Fractured Greeks: Great Deeds, Human Follies Fractured Greeks
Local Arts Reviews
Reviewed by Robi Polgar, Fri., May 26, 2000
Fractured Greeks: Great Deeds, Human Follies
through May 27
Running Time: 2 hrs, 15 min
Every year the Vortex Workshop brings together VORTEX Repertory Company members and other local actors to "train, play, work, write, experiment, and perform together." The weekly workshop begins in October and often takes some all-encompassing theme as its jumping-off point. Scenes are developed and rehearsed, and by May the group is ready to strut its stuff for an audience in a limited run of what is clearly much more than a work-in-progress.

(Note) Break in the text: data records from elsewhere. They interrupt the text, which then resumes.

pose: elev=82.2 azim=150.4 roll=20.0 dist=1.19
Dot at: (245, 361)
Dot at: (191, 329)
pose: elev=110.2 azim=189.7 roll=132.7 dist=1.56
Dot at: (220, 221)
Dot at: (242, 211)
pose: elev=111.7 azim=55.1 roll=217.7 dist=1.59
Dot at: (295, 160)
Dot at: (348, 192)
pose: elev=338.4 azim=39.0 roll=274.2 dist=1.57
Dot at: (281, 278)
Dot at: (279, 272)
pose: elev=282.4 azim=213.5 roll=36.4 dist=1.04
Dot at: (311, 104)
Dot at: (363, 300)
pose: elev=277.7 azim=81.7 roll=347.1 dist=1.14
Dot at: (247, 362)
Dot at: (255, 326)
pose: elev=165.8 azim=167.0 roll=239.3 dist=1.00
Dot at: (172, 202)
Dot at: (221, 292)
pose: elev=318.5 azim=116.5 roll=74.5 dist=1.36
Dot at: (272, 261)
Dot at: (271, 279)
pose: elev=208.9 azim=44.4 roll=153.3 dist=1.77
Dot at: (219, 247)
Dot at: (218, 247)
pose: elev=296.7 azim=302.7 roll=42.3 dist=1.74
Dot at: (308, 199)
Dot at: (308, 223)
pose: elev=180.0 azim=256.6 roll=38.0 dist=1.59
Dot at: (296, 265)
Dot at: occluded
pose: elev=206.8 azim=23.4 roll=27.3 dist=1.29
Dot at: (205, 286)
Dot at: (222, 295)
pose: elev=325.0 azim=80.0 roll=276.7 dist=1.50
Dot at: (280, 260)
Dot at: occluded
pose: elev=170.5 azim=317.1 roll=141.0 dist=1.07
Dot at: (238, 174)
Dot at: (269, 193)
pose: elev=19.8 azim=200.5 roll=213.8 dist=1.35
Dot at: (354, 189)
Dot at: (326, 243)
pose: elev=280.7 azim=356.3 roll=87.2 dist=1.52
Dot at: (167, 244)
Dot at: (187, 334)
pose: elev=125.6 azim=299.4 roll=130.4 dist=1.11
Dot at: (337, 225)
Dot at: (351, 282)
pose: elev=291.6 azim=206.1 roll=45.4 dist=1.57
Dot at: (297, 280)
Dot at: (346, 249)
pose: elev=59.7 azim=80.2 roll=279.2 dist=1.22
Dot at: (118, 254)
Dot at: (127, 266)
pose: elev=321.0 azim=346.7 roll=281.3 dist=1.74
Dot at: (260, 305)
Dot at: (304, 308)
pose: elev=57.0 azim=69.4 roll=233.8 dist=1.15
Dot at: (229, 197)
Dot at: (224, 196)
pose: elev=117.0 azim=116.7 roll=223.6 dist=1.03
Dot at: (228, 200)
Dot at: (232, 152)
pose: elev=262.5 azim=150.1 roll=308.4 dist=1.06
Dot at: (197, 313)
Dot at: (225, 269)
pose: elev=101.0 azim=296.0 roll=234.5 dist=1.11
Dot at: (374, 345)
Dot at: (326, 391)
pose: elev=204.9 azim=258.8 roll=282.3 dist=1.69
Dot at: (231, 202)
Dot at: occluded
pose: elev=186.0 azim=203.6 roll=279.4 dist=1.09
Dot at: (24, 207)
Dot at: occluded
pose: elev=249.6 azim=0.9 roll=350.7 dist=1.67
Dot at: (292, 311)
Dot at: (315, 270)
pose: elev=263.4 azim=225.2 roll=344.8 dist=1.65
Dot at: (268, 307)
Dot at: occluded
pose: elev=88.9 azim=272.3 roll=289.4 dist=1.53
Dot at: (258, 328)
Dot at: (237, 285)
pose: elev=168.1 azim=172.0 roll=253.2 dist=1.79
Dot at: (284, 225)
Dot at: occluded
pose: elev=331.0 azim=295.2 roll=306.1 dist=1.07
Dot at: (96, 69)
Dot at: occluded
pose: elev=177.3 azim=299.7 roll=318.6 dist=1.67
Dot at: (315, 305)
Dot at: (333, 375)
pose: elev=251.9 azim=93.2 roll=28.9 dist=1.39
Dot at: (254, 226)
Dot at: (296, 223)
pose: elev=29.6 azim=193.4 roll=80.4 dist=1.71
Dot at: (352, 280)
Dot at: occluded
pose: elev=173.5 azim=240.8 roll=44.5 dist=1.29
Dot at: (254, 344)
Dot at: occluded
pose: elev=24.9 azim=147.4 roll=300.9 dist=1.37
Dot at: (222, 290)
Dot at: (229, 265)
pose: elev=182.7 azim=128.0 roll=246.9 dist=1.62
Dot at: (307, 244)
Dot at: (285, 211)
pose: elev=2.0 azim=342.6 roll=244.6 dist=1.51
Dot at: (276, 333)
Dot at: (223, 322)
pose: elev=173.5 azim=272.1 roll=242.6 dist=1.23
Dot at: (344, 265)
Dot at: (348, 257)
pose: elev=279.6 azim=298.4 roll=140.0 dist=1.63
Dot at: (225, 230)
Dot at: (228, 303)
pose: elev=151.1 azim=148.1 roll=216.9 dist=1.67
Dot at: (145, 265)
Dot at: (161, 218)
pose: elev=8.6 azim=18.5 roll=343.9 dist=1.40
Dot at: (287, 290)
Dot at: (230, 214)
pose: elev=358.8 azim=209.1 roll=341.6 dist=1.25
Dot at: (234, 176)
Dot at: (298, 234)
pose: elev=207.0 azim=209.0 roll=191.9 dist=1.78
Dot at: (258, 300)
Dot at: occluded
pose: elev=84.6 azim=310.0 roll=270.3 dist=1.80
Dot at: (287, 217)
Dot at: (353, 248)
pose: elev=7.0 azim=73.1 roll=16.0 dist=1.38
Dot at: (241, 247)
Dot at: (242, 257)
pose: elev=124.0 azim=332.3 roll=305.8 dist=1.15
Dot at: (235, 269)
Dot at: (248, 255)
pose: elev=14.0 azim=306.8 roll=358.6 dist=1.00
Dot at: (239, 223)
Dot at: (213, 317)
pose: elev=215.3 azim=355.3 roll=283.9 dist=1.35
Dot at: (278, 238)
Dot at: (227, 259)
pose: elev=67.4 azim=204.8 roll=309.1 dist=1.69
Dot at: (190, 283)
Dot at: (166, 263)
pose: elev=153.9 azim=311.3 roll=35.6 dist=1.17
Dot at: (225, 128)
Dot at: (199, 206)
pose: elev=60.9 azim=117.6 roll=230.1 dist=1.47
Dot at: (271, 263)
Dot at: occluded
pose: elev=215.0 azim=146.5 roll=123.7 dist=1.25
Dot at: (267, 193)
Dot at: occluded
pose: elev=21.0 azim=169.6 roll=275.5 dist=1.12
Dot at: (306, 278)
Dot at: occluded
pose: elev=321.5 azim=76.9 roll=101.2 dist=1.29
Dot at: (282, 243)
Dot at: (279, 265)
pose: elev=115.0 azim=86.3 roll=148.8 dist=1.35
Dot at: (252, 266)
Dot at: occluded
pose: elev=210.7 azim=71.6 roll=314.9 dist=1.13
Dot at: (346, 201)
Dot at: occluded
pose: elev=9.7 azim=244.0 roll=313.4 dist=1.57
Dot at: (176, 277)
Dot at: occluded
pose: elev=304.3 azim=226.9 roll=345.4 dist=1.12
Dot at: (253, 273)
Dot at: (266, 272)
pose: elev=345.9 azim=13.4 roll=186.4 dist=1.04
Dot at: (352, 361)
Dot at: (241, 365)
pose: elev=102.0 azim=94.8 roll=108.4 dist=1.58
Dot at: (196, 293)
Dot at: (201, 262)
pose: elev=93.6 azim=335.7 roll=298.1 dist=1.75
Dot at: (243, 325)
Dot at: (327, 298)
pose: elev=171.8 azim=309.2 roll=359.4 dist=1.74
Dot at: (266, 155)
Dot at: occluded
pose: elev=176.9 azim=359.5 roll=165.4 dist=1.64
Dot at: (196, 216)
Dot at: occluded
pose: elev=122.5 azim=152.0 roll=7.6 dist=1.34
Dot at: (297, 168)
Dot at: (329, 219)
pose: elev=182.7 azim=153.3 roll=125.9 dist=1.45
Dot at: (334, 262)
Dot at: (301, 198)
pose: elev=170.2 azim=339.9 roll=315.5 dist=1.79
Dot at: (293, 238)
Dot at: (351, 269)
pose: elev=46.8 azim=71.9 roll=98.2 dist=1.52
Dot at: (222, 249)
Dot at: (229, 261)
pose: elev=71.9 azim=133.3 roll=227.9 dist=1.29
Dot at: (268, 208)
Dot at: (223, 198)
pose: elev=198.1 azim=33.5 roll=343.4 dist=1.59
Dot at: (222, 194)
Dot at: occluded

This year's effort features scenes that hail from various Greek tragedies, mostly revolving around characters that people the Trojan War plays by Euripides, Sophocles, and Shakespeare (okay, so he's not Greek, but included in the program is the prologue to his Trojan War play Troilus and Cressida). Also on the bill are just as many scenes written by workshop participants that, for the most part, deftly mock and re-create those same tragic characters and their war-wracked, gods-besodden lives. If any company in Austin is equipped to handle the mythological heft of the Greek tragedies, it is VORTEX, and under the direction of Bonnie Cullum, this fractured collection holds together pretty well.
The evening is structured like a Greek tragedy, with a prologue followed by a steady revelation of scenes in a mostly historical order. Following the prologue, Cullum wisely uses overlapping scene shifts to keep the action moving, although more than once the language of a new scene is so like that of its predecessor, it takes a moment to realize the switch has been made. Among the highlights of the 14-scene show: Dan Bisbee's The Recruiter, in which Ajax comes calling for General Odysseus, only to find that Odysseus appears to have lost his mind and is hell-bent on gardening rather than heading off to war. The piece is as rollickingly funny as it is ultimately tragic. Stephanie Swenson's three-part monologue Foxy Ladies includes a brilliant bit for Helen of Troy, reputedly the most beautiful woman in history, of whom not a shred of physical evidence remains. Stephen Fay's Necessary Sacrifices takes an exceptionally complicated story to its intriguing, structural extremes.
"Fractured" aptly describes the entertainment quotient of a production that relies on such a variety of skill levels among so large an ensemble. Interestingly, each actor is assigned characters which he or she then portrays in subsequent scenes. Elizabeth Doss (Electra/Paris/Diomedes), David Saldaña (Ajax/Aphrodite/Ares), Amie Elyn (Helen), and Dan Bisbee (Odysseus) are equally adept in scenes tragic and comic. Clay Towery is hilarious as the Bard in Bisbee's version of The Odyssey, and Swenson's Hecuba remains approachable and human even in her unfathomable grief. The entire ensemble takes as its cue a reverence for the material mixed with a healthy dose of self-deprecation: To take these scenes too seriously would make for a very long night of theatre. Alternating straight scenes and ensemble-penned parodies and homages keeps things mostly lively, although there's a tendency for the scenes to last just that little bit too long.
The all-white palette by costume designer Kari Perkins and set designer Ann Marie Gordon is simple and effective, and the colorful lighting of Zach Murphy helps create an otherworldly atmosphere where great deeds are done and human (and divine) follies are explored, and skewered, with commitment and passion.